Tianjic - Tsinghua University
Tianjic supports both spiking and non-spiking models. Its motivation is to enable hybrid networks that blend biological plausibility from neuroscience with predictive accuracy from deep learning.
TrueNorth - IBM
TrueNorth is a 5.4B transistor, 4096 core, 1M neuron, 256M synapse neurosynaptic chip implemented in 28nm. Through a mixed async-sync design & custom toolflow, it achieves 58GSOPS & 400GSOPS/W efficiency while running neural networks in 65mW real-time.
Glossary
- Spiking Neural Network (SNN): A type of artificial neural network that closely models the spiking behavior of biological neurons, utilizing discrete spikes or pulses of activity for information processing.

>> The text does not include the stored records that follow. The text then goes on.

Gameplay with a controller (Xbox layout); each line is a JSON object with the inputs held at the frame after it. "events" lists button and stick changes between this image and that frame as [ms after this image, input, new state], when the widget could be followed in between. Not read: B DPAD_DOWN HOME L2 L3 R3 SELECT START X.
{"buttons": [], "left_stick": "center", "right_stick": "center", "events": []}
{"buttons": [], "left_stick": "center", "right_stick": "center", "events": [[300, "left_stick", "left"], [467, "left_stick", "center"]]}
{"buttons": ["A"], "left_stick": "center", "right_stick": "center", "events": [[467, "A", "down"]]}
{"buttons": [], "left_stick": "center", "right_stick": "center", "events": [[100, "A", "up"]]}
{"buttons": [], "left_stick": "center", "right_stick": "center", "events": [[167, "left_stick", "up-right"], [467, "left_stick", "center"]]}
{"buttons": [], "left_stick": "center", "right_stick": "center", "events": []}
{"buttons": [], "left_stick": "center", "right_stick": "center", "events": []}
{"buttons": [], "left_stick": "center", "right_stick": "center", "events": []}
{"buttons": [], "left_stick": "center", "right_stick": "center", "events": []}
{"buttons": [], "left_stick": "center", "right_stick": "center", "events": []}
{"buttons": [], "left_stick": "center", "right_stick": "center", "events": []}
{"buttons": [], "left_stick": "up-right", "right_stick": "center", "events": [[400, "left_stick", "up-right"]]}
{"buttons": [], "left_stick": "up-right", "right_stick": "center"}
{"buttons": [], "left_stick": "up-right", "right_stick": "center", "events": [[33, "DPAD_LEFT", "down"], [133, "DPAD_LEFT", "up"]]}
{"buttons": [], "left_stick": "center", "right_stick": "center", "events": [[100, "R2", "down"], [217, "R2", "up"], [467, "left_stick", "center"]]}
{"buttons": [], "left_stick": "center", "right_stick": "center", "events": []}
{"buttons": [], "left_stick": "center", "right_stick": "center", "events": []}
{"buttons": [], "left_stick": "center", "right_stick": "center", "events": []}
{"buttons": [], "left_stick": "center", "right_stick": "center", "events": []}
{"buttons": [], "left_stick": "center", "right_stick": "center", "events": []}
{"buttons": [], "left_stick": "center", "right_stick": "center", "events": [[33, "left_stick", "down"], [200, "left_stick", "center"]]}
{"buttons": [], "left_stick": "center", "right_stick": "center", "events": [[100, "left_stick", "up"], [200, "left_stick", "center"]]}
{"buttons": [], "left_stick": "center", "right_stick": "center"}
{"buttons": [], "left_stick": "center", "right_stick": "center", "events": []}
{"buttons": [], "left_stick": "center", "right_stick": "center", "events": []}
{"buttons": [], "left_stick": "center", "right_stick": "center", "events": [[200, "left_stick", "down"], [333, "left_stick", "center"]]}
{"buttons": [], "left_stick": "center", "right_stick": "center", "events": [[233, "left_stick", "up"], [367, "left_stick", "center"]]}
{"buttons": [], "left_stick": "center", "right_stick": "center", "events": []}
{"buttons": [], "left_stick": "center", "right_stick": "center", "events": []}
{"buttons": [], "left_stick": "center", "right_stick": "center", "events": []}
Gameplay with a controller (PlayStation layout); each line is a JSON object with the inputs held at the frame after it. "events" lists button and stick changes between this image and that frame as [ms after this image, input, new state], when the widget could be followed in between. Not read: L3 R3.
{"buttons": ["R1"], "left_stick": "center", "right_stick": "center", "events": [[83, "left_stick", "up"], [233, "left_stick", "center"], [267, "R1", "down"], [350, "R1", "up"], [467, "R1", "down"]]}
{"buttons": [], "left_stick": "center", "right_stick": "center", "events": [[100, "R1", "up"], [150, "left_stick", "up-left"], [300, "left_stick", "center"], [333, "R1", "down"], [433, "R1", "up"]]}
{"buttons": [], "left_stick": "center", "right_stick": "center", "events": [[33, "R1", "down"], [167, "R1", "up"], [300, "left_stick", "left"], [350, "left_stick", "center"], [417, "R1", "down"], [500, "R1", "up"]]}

- Event-Driven Computation: A computing paradigm where processing occurs in response to specific events or stimuli, allowing for energy-efficient operation and asynchronous communication between components.
- Synapse: The functional connection between two neurons or between a neuron and another cell, where signals are transmitted through chemical or electrical means.
- Plasticity: The ability of synapses to strengthen or weaken over time, a key feature in neuromorphic hardware that enables learning and adaptation.
- Spike-Timing-Dependent Plasticity (STDP): A type of synaptic plasticity in which the timing of neural spikes influences the strength of the synapse, essential for learning and memory in neuromorphic systems.
- Memristor: A resistor with memory, a key component in neuromorphic hardware that can store and process information, mimicking the synaptic plasticity found in biological systems.
- Neuromorphic Chip: A specialized hardware component designed to implement neuromorphic computing principles, often featuring a large number of simple, interconnected processing units.
- Neuromorphic Engineering: The interdisciplinary field that combines principles from neuroscience, physics, computer science, and engineering to design and build brain-inspired computing systems.
- Event-Based Sensor: A sensor that captures and transmits information in an event-driven manner, aligning with the principles of neuromorphic hardware for efficient and low-latency data processing.
- SpiNNaker (Spiking Neural Network Architecture): A neuromorphic computing platform designed for simulating large-scale spiking neural networks, with a focus on real-time processing and parallel communication.